▶ _Text for analysis_:
*****

Private Sub optLog_Click()
Dim oXRange As Range
Dim oYRange As Range

Set oXRange = Range(rfdRegX) ' from RefEdit control
Set oYRange = Range(rfdRegY) ' from RefEdit control

txtSlope = _
Format(Application.Evaluate("SLOPE(" & oYRange.Address(external:=True) & _
"LN(" & oXRange.Address(external:=True) & "))"), "##.000000")

txtIntercept = _
Format(Application.Evaluate("INTERCEPT(" & oYRange.Address(external:=True) &
_
oXRange.Address(external:=True) & ")"), "##.000000")

' print out formula to user
StatusBar1.SimpleText = "Y = " & txtSlope & " * Ln(X) + " & txtIntercept

Set oXRange = Nothing
Set oYRange = Nothing

End Sub

TIA
doco
"Tom Ogilvy" wrote in message
...
You trying to get LN to operate as an array formula - you will need to use
the evaluate function to do that

Sub Tester1()
Dim oXValues As Range
Dim oYValues As Range
Set oXValues = Range("B13:B18")

*****

▶ _Tasks to perform_:
**1.** In the forum excerpt, write out the text from "Set oXRange = Nothing" to "Sub Tester1()", swapping "array formula" for "worksheet formula".
**2.** In the forum excerpt, what format string is applied to the slope and intercept values?

▶ _Supplied data_:
*****

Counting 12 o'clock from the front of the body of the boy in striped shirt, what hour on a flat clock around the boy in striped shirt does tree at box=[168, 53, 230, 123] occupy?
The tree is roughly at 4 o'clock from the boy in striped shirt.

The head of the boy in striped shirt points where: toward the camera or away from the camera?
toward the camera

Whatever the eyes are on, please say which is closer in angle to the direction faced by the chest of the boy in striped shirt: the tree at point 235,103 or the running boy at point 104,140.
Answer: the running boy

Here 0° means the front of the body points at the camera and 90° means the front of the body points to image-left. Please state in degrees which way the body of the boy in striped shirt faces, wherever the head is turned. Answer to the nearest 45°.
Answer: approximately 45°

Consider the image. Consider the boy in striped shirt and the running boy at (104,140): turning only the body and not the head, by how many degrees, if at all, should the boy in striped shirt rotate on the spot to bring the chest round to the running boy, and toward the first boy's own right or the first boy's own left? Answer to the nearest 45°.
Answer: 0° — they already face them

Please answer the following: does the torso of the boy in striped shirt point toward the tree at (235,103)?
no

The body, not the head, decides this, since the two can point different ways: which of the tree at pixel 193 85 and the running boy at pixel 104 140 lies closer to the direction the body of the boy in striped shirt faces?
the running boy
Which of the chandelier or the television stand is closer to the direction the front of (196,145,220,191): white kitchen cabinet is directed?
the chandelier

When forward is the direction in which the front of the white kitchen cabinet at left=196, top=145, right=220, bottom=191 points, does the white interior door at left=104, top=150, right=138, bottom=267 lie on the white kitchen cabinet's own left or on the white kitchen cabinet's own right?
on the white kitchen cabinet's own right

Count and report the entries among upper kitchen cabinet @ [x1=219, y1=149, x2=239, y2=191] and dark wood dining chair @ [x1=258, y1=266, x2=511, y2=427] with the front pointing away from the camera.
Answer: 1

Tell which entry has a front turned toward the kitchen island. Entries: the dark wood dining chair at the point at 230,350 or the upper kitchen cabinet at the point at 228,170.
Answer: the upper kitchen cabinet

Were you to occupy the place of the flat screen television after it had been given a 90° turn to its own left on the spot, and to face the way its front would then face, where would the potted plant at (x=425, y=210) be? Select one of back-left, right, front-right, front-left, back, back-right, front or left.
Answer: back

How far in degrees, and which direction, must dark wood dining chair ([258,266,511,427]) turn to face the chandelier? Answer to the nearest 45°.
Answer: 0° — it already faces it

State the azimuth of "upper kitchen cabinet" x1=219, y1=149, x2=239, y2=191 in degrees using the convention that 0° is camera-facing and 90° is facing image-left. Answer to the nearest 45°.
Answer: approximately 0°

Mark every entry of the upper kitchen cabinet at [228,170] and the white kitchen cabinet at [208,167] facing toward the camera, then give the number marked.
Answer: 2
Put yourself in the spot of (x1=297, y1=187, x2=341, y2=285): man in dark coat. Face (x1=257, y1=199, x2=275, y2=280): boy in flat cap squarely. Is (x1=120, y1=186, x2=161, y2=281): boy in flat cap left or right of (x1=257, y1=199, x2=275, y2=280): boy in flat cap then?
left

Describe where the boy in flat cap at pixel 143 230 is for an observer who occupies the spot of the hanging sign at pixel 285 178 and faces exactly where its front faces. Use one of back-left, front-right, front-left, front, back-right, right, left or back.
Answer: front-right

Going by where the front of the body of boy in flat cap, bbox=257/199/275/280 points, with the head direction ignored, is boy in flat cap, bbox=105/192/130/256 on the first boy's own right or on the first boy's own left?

*****

▶ _Responses to the exercise_:
**1.**
Set oXRange = Nothing
Set oYRange = Nothing

End Sub

TIA
doco
"Tom Ogilvy" wrote in message
...
You trying to get LN to operate as an worksheet formula - you will need to use
the evaluate function to do that

Sub Tester1()

**2.** "##.000000"